A recent article entitled, Tablets have reached ‘critical mass’ in US, reports that one in four smartphone owners now use a tablet. Furthermore…
“More than half of tablet users watched video and/or TV on their devices in April, compared to 20 percent of the smartphone audience, comScore said.” – gadget box on msnbc.com
Several years ago I got my hands on an iPod Touch and then before long acquired my first smartphone. I remember thinking people are not going to want to watch video on these small screens. You could access Netflix or Hulu, and the pocket size is handy, but personally, for video I prefer a larger screen. Same thing for reading text – the smartphone is handy – but the screen is just a little too small for reading more than just a few sentences.
Not so for the tablet.

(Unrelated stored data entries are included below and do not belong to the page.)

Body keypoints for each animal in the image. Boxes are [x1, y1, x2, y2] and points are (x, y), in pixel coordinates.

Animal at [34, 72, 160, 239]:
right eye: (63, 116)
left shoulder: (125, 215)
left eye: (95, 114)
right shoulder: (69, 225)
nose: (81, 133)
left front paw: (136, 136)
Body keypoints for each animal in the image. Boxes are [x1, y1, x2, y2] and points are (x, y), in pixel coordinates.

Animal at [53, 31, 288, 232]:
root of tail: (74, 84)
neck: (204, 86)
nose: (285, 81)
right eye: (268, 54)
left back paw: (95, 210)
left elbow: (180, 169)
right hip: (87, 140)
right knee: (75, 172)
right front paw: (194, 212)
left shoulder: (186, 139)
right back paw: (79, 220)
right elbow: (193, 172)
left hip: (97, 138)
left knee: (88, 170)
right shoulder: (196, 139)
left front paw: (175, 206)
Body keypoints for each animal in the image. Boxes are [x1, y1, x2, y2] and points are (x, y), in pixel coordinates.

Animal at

I actually enjoy reading text on my iPad and the video is a very nice size for personalized viewing.
So methinks this may change how we approach developing educational content. I’ve never been a big fan of recorded lectures. It might just be me, but 45 minutes to an hour or more of a lecture can be even less enthralling than the live event (no offense). My thought is, students are less likely to watch lectures online – unless they are forced to – and even then…
However, I do very much like watching short videos that focus on a specific piece of content – 3 or 4 minutes is ideal (the average YouTube video); but in any case – 10 minutes tops. Consider the popularity and effectiveness of Khan Academy with nearly 160 million 10-minute lessons viewed. Check out Khan Academy’s Art History topics!

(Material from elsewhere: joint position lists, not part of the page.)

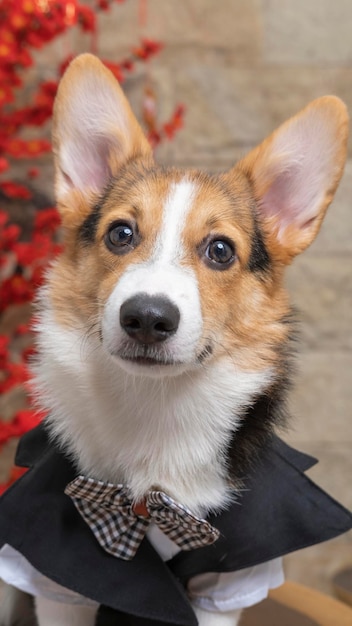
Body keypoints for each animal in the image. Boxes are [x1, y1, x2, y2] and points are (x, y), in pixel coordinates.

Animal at [0, 54, 348, 624]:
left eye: (221, 250)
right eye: (120, 234)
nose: (146, 317)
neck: (154, 411)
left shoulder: (229, 583)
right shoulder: (53, 579)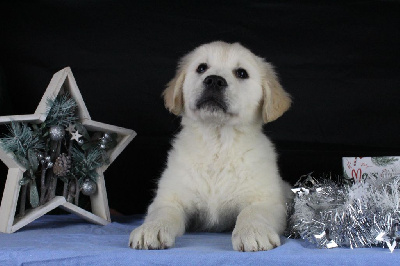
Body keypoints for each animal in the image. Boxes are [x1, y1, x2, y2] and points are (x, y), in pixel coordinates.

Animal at [130, 41, 292, 251]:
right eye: (201, 68)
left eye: (241, 73)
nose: (214, 80)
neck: (218, 143)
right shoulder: (169, 198)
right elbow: (162, 213)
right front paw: (151, 229)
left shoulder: (266, 201)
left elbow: (252, 213)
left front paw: (254, 232)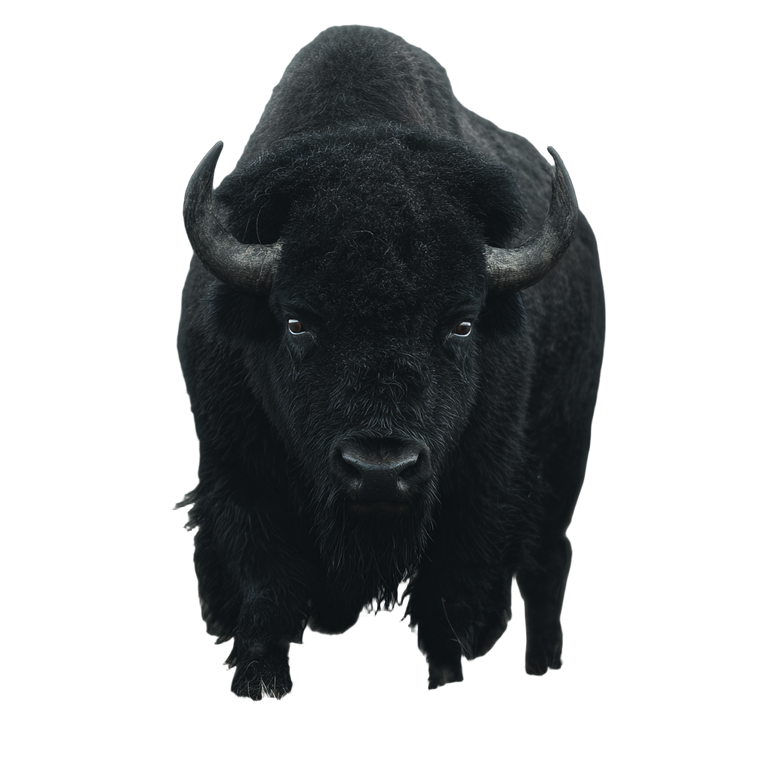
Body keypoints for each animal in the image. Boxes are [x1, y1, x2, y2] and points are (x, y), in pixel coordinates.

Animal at [173, 21, 608, 702]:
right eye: (296, 322)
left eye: (461, 324)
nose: (380, 470)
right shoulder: (237, 467)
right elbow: (266, 580)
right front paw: (259, 680)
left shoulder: (477, 488)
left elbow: (449, 596)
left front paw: (447, 677)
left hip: (564, 453)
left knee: (545, 563)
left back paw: (543, 664)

How can we as educators make effective use of video with this emerging technology? You need not be a videographer or an actor to engage your students with video. You most likely already have the necessary tools at your disposal.
You’re going to need:
1) a camera – you can use a webcam with your computer, your cell phone, a point and click camera, or your iPad/other tablet with built-in camera.
2) something to present – a module of information that aligns with your course outcomes. You will also need a script. This is very important, write out the script. It will help with flow and you can use it for captioning to improve accessibility in the editing process.
3) editing software – most computers have this. I use iMovie on my Mac. When I had a PC I used Movie Maker. There are also some free online tools as well – even YouTube has a video editing feature.